● **TEXT EXCERPT**
★ ★ ★
On the mordantly delicious low end of his lowbrow side, Kroll has ensnared a huge audience obsessed with his newer personalities who live on the Internet. Bobby Bottle Service has been getting a lot of play lately—an Italian-American, Vaseline-lipped entrepreneur (record producing and pool cleaning) with a giant photo-realistic tattoo of his mother’s face on his back, Bobby Bottle Service has an audition tape for The Jersey Shore in which he promises to “Respect the shit out of those girls, like Snooki, who looks like she’s been smooshed down to the size of a bowling ball with a tan an fake nails, which is very attractive to me.” And the audition tape is a side project for Bobby B, who’s best known for solving crime in “The Ed Hardy Boyz,” an internet series Kroll writes and produces with with [sic] Jon Daly. The first episode is called “The Case of the Missing Sick Belt Buckle.” Kroll’s Internet characters aren’t just for people who work in the entertainment industry or live in a big city and are friends with the guy in the ticket booth at UCB. If you get MTV, you get these characters and you laugh.
And then there’s the Target shirt, that golden icon of low brow [sic] success. The Big Screen. Kroll has landed parts in four movies coming out this year—Get Him to the Greek with Jonah Hill and Russell Brand, Dinner for Schmucks with Steve Carrell [sic] and and Paul Rudd, Date Night with Tina Fey and Steve Carrell, [sic] and Little Fockers, in which he gets to do a scene with Ben Stiller, Owen Wilson and Robert De Niro. “It’s amazing to be in a scene with De Niro, but to be able to fuck around with Ben Stiller and Owen Wilson and come up with a bit with Owen Wilson. I get to be like, What if we do this and what about that and do you like that? And they were like, Funny, we’ll do it.”
★ ★ ★
● **DATA PROVIDED**
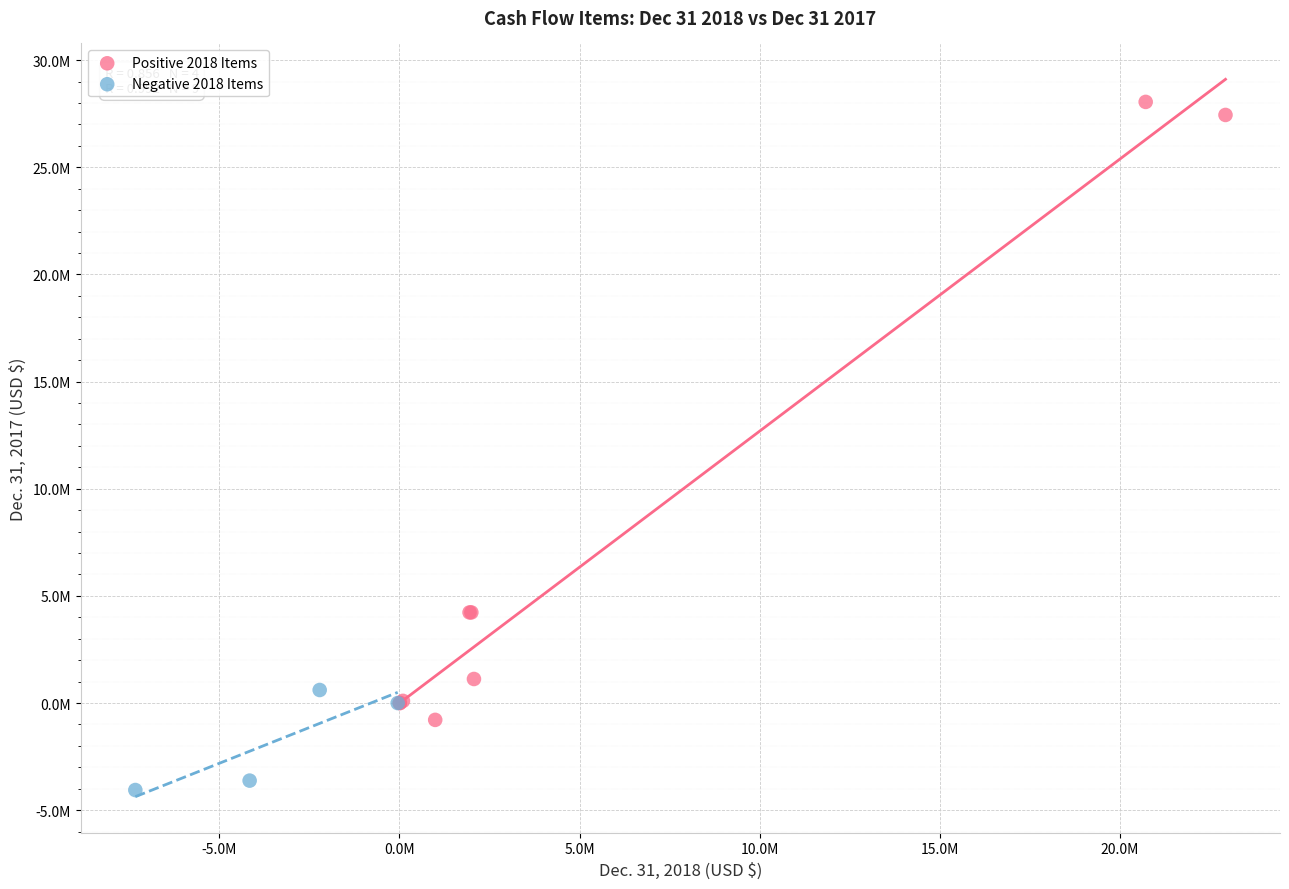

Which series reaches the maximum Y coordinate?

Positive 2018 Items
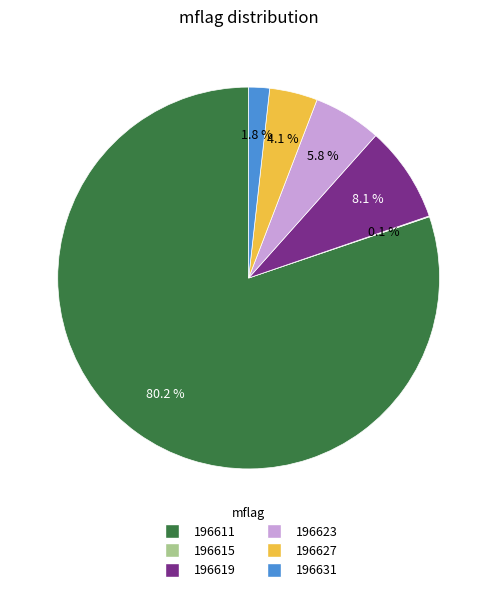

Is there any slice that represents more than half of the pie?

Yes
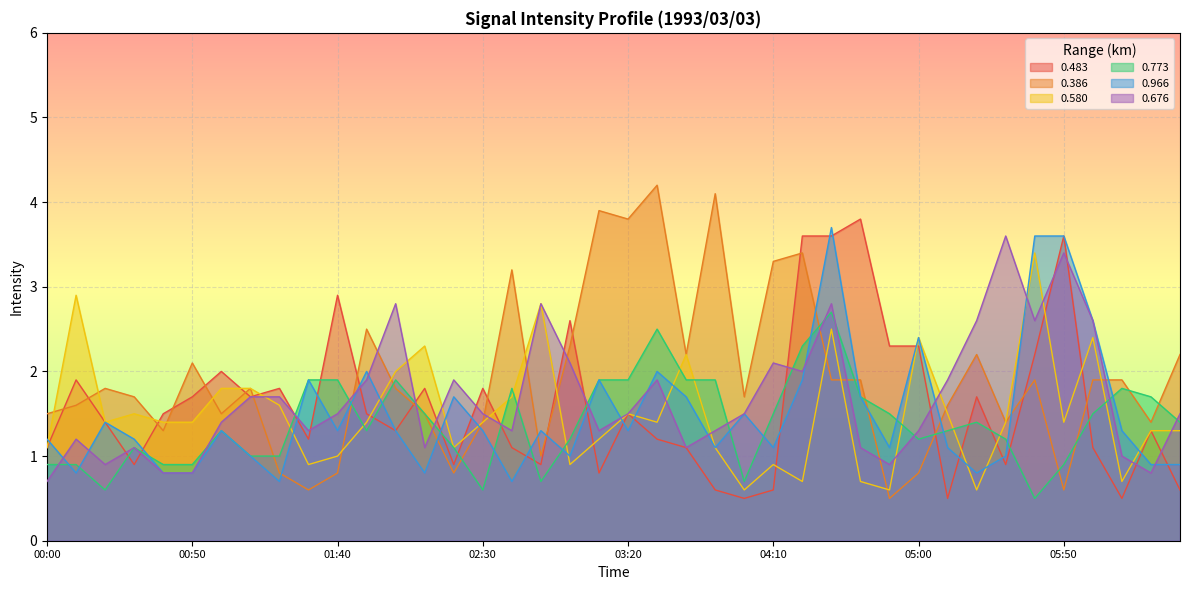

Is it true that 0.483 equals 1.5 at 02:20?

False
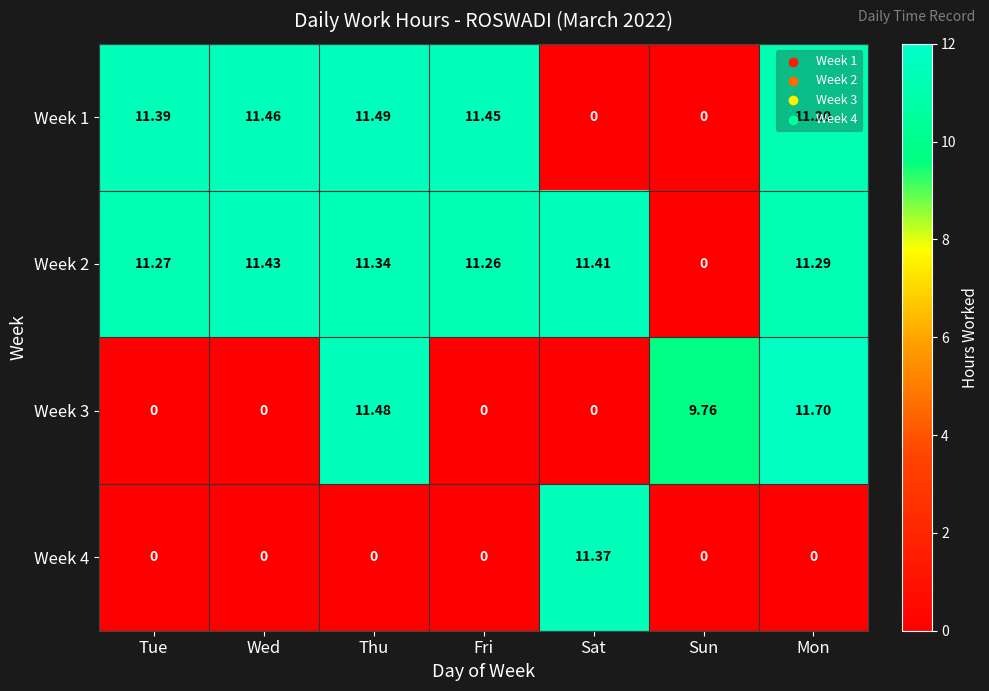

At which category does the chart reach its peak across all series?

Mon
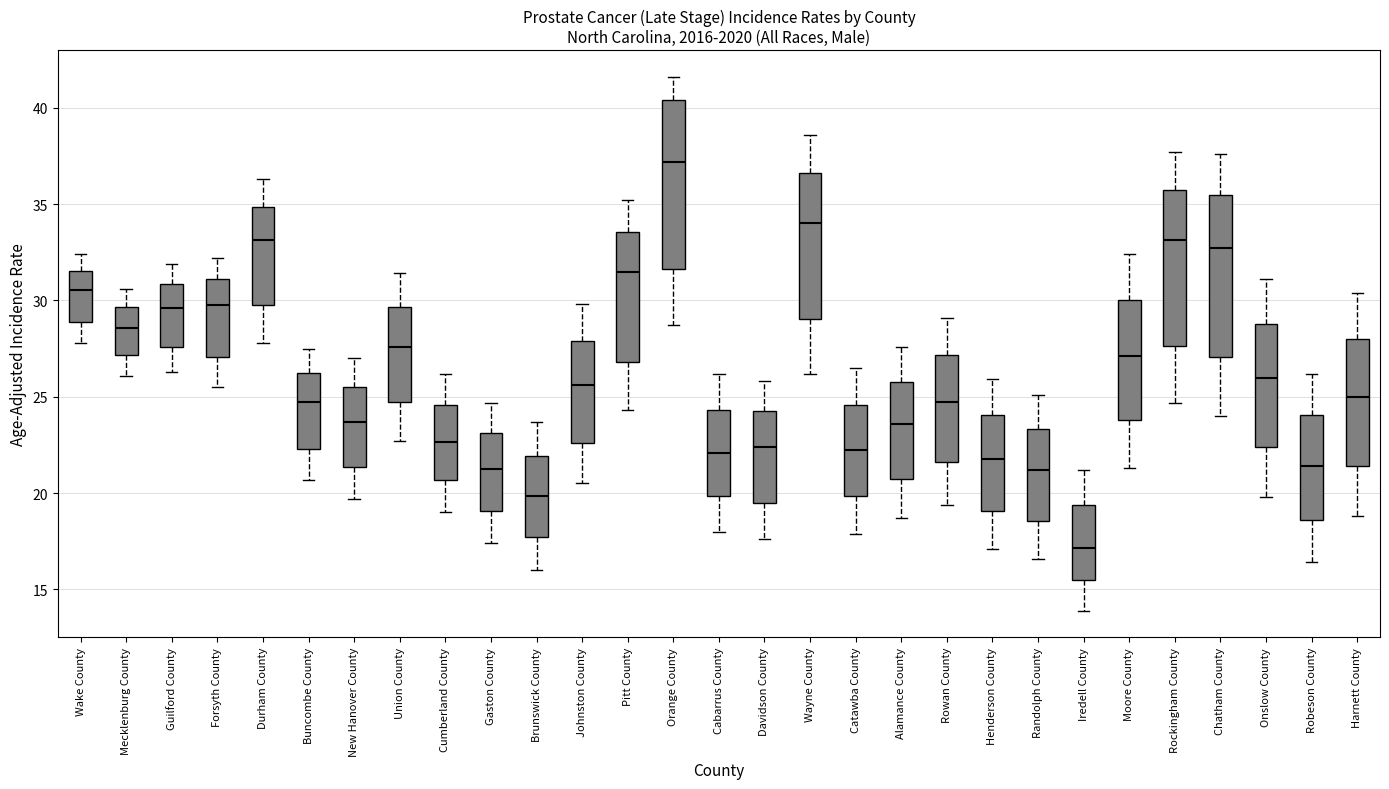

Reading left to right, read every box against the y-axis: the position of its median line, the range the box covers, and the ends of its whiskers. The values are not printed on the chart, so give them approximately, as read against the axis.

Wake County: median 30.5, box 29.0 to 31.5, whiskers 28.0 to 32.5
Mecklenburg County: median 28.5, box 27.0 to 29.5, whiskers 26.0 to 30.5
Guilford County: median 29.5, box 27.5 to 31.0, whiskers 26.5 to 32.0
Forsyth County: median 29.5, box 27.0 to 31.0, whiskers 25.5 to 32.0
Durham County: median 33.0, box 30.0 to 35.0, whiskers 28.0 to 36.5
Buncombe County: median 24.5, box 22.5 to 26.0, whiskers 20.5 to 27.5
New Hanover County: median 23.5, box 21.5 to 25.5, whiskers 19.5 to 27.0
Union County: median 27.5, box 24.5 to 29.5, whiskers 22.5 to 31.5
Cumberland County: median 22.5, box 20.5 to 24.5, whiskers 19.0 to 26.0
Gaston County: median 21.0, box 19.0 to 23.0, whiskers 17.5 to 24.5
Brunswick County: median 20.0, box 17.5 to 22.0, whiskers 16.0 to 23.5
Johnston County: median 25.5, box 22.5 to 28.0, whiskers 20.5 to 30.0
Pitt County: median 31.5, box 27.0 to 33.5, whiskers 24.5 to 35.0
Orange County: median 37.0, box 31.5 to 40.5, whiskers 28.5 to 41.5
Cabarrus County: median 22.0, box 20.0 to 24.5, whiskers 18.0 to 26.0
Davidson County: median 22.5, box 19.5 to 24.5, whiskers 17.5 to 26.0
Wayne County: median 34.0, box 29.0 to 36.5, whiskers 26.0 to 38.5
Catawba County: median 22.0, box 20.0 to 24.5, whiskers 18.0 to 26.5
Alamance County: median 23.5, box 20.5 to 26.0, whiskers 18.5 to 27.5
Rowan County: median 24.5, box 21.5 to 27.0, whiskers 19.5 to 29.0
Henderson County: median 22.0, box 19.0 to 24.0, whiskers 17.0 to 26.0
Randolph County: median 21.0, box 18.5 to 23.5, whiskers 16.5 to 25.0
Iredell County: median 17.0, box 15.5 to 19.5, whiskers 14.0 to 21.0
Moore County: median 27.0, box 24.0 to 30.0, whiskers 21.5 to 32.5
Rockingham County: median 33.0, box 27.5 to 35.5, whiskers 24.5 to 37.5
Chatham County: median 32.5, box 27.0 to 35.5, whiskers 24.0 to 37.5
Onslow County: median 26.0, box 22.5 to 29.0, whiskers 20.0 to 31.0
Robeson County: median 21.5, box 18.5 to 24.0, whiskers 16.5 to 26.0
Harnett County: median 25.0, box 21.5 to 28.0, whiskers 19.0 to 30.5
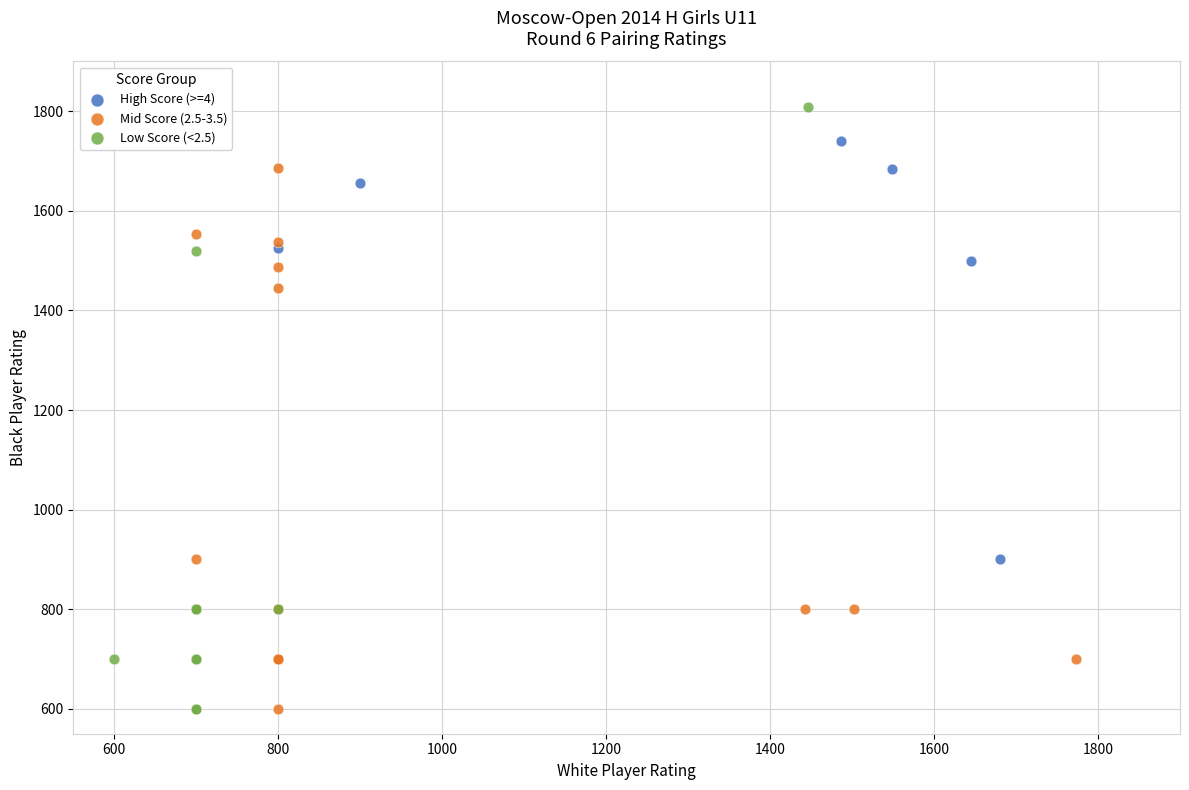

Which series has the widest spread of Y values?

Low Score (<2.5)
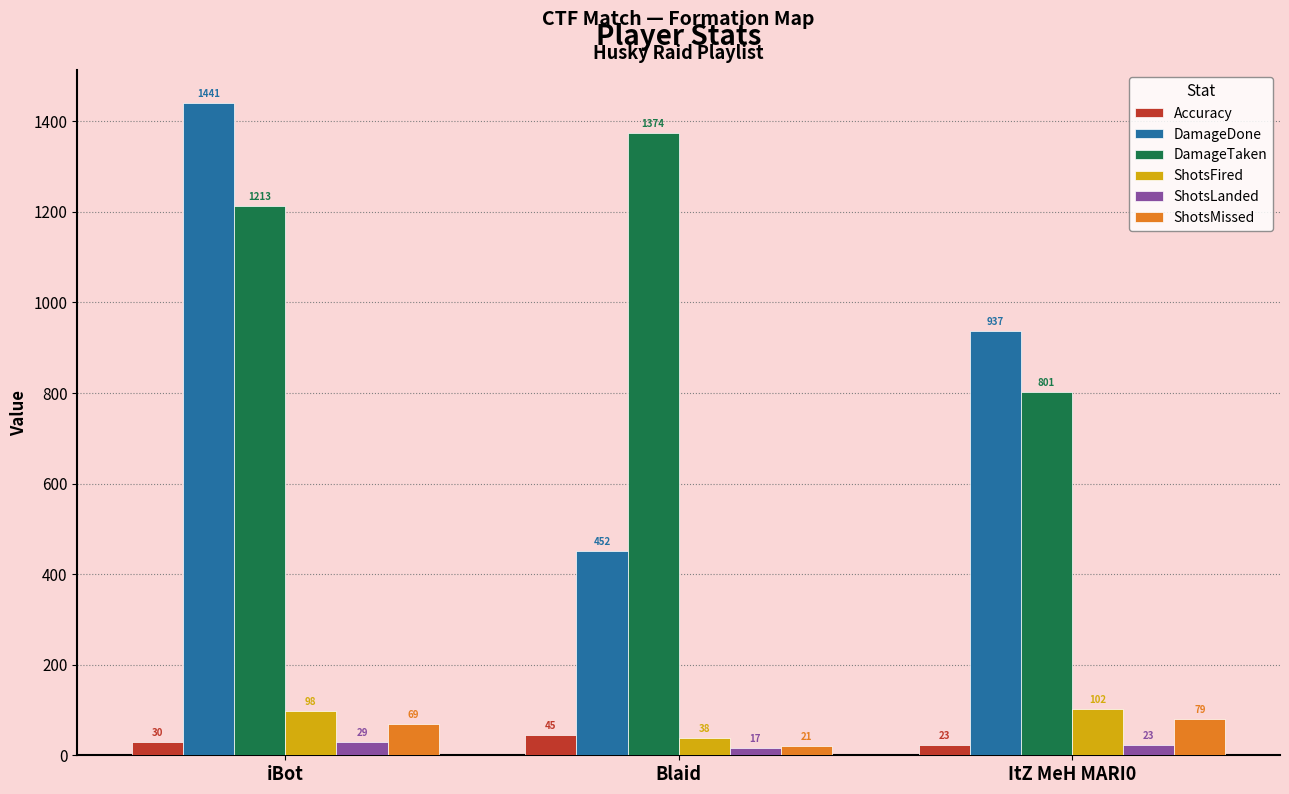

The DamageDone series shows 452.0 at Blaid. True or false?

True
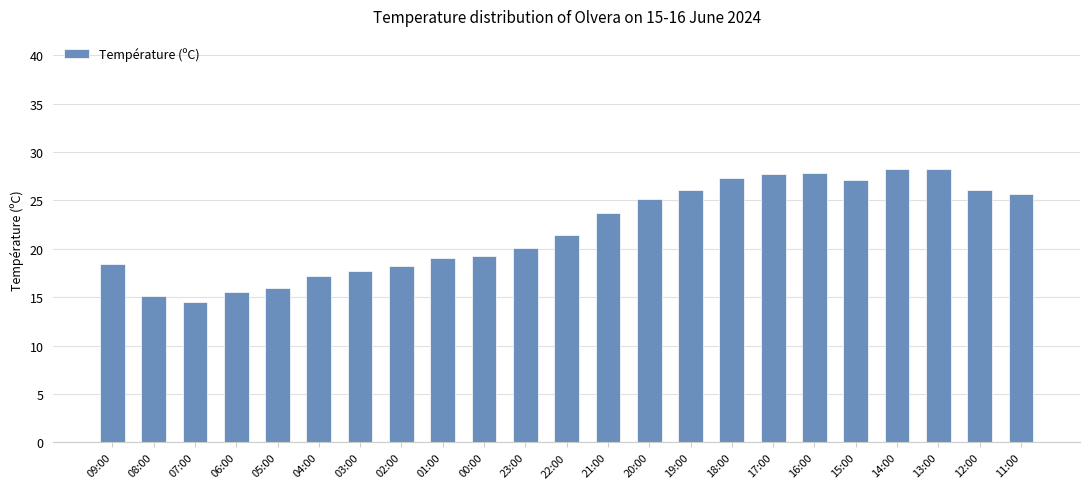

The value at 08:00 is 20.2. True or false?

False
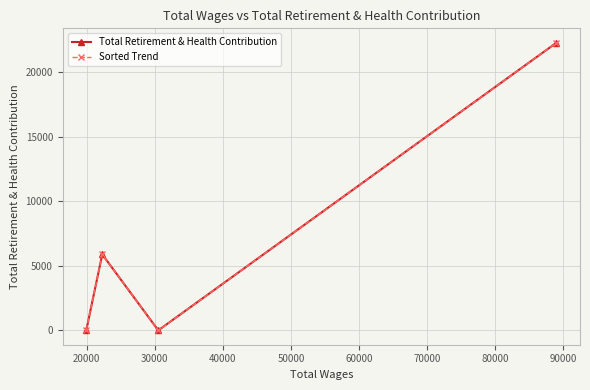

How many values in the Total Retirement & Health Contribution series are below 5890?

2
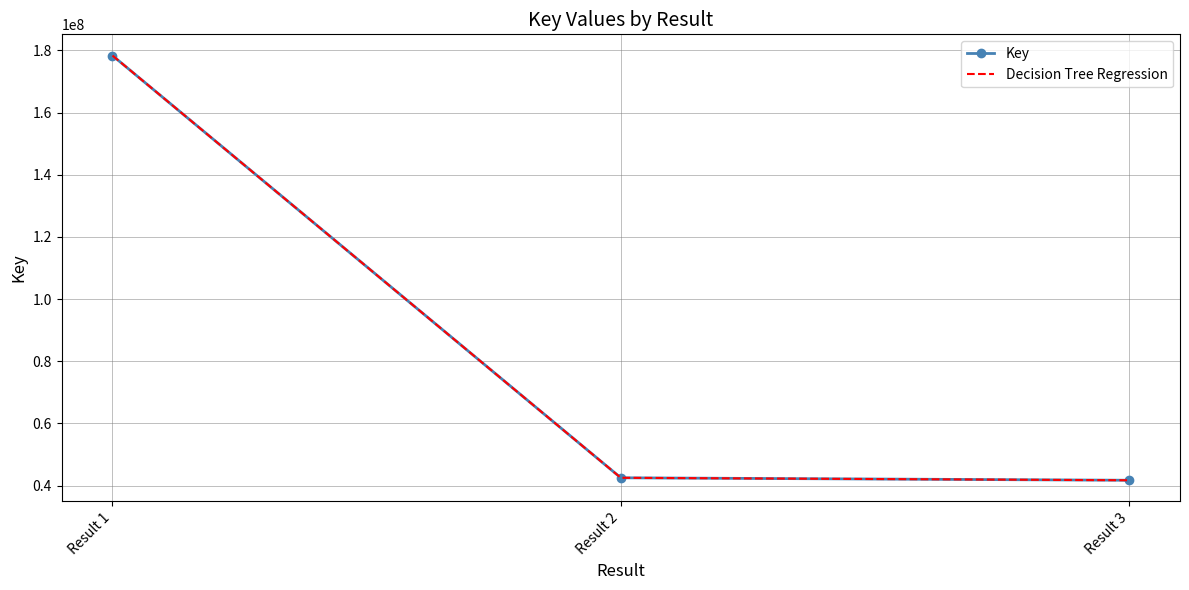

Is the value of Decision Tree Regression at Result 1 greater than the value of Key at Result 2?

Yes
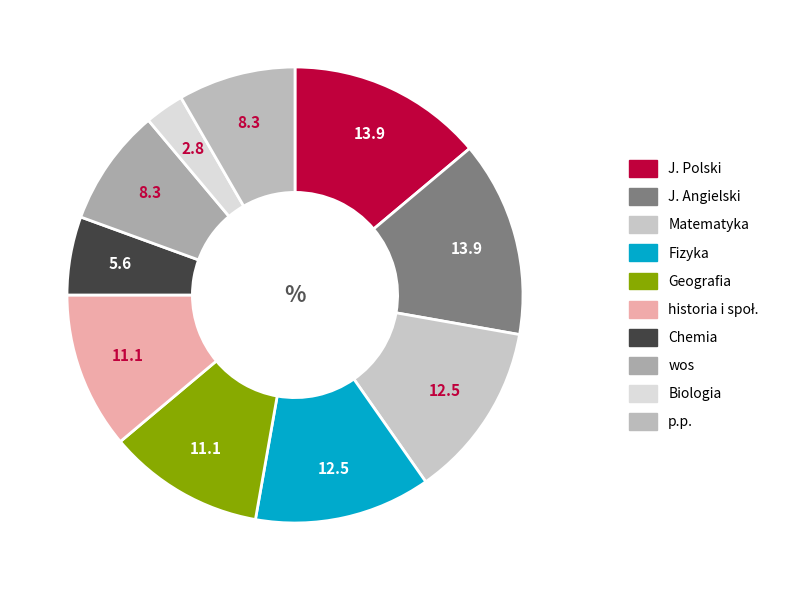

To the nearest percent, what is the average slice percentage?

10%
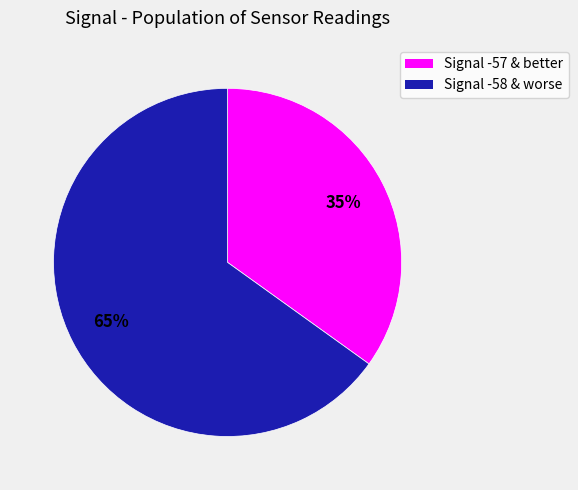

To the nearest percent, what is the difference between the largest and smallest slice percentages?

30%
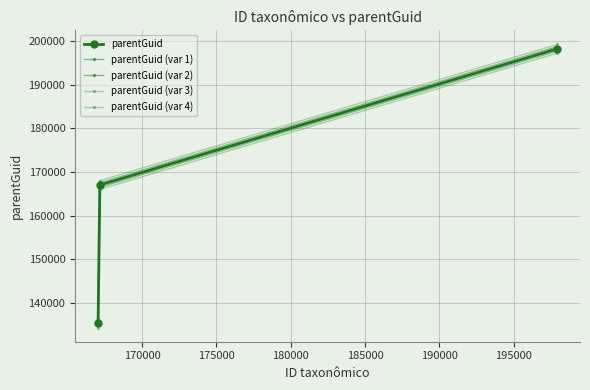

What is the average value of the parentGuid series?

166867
★ ★ ★
● **DIRECTIVE A**
Answer these questions from the Kroll excerpt, one answer per line:
(i) Who writes and produces "The Ed Hardy Boyz" with Kroll?
(ii) What is the title of the first episode of that series?
(iii) In which movie does Kroll do a scene with Ben Stiller, Owen Wilson and Robert De Niro?
● **DIRECTIVE B**
Copy the listing word for word, from the line that contains "The DamageDone series" through the end of the listing. Leave the pictures out.

● **RESPONSE A**
(i) Jon Daly
(ii) "The Case of the Missing Sick Belt Buckle"
(iii) Little Fockers

● **RESPONSE B**
The DamageDone series shows 452.0 at Blaid. True or false?

True

The value at 08:00 is 20.2. True or false?

False

How many values in the Total Retirement & Health Contribution series are below 5890?

2

Is the value of Decision Tree Regression at Result 1 greater than the value of Key at Result 2?

Yes

To the nearest percent, what is the average slice percentage?

10%

To the nearest percent, what is the difference between the largest and smallest slice percentages?

30%

What is the average value of the parentGuid series?

166867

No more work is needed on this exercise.